The Elegance of the Hedgehog Imagery

The Elegance of the Hedgehog Imagery

Rebirth

Renee describes her first day at school, when she was really noticed first time in her life: her teacher called her by her name, and said that the girl had the beautiful eyes. Renee’s world changed. It filled with colors. She “became aware of the rain falling outside, the windows streaked with water, the smell of damp clothing, the confinement of the hallway, the narrow passageway vibrating with the press of pupils, the shine of the coat racks with their copper hooks where capes made of cheap cloth were hung close together, and the height of the ceiling which, to the eyes of a small child, was like that of the sky.” The author uses this imagery to highlight the importance and brightness of that moment for Renee. She was so amazed and delighted with that fact that the teacher saw the personality in her, that it seemed to her as if it was her second birth.

Western and Japanese

Renee very vividly describes and compares the Western and Japanese mentalities on the example of their walk. “When we Westerners walk, our culture dictates that we must, through the continuity of a movement we envision as smooth and seamless, try to restore what we take to be the very essence of life: efficiency without obstacles, a fluid performance that, being free of interruption, will represent the vital élan thanks to which all will be realized.” She compares the Western walk with walk of cheetah: it is harmonious and smooth; and such movement, as Renee thinks, symbolizes “the deep perfection of life”. Talking about the Japanese, Renee marks the “natural movement with woman’s jerky little steps” which makes the reader to “experience the disquiet that troubles our soul whenever nature is violated in this way, but in fact we are filled with an unfamiliar blissfulness, as if disruption could lead to a sort of ecstasy, and a grain of sand to beauty.” In this movement Renee discovers “the paradigm of Art”. Using such bright speech, Renee makes so vivid an image of these walks, that the reader seems to see it all firsthand, in front of his eyes, feels this western smooth or hears the Japanese steps.

Choir

The method is used in Paloma’s describing of impressions while listening to the choir.
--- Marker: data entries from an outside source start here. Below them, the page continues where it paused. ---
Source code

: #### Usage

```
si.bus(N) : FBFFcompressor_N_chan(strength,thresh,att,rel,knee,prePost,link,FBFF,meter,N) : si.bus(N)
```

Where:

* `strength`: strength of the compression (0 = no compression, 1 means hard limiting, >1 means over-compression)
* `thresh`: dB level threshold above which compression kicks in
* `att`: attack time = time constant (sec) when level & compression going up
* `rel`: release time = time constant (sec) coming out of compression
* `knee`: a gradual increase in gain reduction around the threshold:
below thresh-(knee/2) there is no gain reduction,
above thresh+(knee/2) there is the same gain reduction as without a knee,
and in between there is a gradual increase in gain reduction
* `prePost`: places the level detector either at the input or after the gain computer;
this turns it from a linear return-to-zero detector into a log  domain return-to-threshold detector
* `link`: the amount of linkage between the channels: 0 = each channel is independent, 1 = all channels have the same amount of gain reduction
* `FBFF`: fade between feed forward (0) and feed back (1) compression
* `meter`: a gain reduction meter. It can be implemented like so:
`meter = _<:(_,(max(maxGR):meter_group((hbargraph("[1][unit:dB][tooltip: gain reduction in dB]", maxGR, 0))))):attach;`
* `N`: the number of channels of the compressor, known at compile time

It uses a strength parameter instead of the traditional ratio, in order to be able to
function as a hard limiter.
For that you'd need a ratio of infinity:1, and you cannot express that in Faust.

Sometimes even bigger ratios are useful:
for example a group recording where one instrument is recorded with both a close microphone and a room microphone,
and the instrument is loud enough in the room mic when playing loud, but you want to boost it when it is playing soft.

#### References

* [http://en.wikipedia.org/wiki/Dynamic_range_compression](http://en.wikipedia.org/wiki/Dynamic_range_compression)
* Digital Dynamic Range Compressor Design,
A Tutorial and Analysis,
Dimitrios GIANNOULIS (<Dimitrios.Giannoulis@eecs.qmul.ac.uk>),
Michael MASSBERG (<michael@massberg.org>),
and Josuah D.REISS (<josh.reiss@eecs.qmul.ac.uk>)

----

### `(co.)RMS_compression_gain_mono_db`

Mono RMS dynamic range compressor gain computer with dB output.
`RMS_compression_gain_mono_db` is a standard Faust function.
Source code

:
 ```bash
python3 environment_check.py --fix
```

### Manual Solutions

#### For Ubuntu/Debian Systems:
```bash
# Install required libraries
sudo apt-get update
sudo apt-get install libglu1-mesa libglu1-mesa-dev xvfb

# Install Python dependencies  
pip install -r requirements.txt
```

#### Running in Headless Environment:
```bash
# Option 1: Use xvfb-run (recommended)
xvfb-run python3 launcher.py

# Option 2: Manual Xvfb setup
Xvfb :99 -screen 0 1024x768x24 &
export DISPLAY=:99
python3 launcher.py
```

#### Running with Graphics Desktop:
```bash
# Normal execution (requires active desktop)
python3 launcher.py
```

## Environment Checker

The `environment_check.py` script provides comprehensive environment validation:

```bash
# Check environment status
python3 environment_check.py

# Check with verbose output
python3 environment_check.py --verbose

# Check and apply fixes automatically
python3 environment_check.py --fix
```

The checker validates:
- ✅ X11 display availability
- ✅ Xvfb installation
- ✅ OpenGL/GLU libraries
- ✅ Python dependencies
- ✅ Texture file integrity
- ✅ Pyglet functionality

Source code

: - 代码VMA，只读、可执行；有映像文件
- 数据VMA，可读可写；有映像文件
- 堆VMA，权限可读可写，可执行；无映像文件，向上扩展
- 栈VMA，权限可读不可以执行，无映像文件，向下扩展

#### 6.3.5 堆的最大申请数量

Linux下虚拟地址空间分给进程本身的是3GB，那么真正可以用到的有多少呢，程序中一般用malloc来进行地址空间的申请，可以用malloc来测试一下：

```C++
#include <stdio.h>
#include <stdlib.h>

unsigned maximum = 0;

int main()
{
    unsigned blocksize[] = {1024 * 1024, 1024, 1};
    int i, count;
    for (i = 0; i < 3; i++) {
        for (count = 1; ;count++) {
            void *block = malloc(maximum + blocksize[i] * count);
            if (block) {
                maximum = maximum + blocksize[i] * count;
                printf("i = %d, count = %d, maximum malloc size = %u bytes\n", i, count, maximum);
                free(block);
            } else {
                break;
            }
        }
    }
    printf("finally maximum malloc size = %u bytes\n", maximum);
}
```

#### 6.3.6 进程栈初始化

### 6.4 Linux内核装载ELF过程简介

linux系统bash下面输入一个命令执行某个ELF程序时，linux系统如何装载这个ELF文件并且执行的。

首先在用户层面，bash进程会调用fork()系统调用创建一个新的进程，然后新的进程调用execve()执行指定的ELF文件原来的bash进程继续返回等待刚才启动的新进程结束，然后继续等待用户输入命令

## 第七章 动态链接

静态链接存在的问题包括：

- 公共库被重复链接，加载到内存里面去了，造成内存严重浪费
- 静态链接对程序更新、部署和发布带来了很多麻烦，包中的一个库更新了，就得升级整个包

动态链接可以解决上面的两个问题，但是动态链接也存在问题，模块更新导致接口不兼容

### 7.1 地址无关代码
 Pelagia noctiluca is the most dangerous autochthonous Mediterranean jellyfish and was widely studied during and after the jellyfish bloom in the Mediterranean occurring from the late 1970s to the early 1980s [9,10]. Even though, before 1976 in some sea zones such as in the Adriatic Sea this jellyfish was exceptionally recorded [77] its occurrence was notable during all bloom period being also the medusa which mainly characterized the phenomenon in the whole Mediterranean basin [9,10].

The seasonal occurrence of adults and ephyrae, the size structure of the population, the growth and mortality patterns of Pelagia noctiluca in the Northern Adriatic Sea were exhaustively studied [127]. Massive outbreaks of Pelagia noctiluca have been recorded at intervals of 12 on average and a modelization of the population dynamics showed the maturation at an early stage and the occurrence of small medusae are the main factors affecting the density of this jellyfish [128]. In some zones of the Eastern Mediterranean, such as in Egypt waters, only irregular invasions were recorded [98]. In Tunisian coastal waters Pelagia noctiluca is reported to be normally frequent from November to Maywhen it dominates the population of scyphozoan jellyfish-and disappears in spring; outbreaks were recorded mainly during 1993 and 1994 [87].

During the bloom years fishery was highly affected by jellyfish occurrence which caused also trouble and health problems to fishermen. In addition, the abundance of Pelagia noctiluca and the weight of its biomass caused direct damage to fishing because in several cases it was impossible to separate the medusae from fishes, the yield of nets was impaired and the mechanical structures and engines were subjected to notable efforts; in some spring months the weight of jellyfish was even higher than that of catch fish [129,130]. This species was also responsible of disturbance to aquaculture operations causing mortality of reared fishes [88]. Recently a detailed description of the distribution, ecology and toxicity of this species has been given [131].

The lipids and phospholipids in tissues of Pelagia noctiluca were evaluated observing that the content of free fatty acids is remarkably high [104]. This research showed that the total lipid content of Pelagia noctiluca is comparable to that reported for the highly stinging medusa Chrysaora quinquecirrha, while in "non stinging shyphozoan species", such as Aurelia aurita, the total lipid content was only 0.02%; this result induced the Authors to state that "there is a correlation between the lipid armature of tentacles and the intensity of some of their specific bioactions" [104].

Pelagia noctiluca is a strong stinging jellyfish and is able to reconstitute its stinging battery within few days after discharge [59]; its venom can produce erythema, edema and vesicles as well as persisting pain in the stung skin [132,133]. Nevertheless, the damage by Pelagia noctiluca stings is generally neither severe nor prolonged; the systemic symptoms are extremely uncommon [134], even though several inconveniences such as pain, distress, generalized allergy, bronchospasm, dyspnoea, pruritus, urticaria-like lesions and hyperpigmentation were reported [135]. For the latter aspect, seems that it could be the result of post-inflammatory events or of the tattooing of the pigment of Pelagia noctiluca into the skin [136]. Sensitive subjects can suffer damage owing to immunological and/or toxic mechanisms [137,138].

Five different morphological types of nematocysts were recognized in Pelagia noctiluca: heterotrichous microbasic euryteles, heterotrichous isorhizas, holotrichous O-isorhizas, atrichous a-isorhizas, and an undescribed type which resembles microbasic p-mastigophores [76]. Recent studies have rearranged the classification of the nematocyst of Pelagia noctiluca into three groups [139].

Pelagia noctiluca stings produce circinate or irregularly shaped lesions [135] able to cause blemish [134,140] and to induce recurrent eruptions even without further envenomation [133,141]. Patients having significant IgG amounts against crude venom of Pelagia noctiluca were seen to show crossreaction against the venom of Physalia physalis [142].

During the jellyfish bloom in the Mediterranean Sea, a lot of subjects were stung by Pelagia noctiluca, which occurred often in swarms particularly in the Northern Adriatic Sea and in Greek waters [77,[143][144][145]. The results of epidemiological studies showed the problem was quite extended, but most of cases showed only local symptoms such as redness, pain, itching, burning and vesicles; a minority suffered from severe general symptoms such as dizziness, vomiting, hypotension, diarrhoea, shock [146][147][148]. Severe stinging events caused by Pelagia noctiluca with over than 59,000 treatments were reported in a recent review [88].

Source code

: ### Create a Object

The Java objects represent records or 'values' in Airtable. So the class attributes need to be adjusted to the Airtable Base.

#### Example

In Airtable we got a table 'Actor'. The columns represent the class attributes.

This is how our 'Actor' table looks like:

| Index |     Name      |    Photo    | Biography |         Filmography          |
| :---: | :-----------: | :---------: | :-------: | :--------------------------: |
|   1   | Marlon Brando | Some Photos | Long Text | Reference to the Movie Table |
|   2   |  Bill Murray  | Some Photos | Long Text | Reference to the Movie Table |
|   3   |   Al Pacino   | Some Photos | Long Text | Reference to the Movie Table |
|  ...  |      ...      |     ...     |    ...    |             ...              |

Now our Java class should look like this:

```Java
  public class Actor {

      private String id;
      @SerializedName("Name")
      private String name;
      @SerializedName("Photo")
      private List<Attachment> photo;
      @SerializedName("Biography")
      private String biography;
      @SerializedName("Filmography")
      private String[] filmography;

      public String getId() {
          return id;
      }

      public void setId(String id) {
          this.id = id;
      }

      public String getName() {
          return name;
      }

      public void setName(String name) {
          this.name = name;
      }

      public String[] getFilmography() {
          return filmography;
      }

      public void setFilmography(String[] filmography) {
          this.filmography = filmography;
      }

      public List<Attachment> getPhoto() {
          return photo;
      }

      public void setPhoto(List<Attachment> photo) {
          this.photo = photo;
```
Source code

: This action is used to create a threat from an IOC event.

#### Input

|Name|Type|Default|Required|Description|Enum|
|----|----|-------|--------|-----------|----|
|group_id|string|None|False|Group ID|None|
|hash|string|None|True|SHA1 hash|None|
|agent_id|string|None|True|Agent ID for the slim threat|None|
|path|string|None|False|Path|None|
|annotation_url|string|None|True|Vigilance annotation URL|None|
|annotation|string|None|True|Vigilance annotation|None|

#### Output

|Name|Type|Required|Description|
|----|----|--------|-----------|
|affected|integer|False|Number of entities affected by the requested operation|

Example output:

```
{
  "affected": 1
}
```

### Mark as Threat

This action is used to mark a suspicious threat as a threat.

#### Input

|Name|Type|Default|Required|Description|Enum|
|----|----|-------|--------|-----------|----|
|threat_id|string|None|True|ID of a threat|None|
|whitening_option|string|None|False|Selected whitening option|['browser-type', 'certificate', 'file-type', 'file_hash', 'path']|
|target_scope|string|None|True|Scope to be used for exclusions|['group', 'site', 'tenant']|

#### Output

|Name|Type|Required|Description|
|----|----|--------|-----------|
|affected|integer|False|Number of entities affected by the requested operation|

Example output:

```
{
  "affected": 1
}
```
It’s a miracle for her. Everything, everybody disappears for her when the choir begins to sing. “Everyday life vanishes into song, you are suddenly overcome with a feeling of brotherhood, of deep solidarity, even love, and it diffuses the ugliness of everyday life into a spirit of perfect communion.” She can’t control herself, she is hardly keeping herself from sobbing. She is full of emotions: “It’s too beautiful, and everyone singing together, this marvelous sharing. I’m no longer myself, I am just one part of a sublime whole, to which the others also belong, and I always wonder at such moments why this cannot be the rule of everyday life, instead of being an exceptional moment, during a choir.” The author doesn’t just want to show Paloma’s admiration with the choir, with the music. Thus he shows her inner intelligence, her no childish sense of Art, of Music, in particular.

The picture

When Renee first visited Kakuro she noticed the picture in his hall. Though it was just a picture, she was so amazed and impressed with it that she couldn’t but started to think over the essence of this picture, then – the essence of Art in general: “Whence comes the sense of wonder we perceive when we encounter certain works of art? Admiration is born with our first gaze and if subsequently we should discover, in the patient obstinacy we apply in flushing out the causes thereof, that all this beauty is the fruit of a virtuosity that can only be detected through close scrutiny of a brush that has been able to tame shadow and light and restore shape and texture, by magnifying them—the transparent jewel of the glass, the tumultuous texture of the shells, the clear velvet of the lemon—this neither dissipates nor explains the mystery of one’s initial dazzled gaze.” Renee “gets to the heart” of the picture so deeply and philosophically, that the reader does not just seems to see it in front of him, but as if he also sees it inside out, from the core, like Renee sees.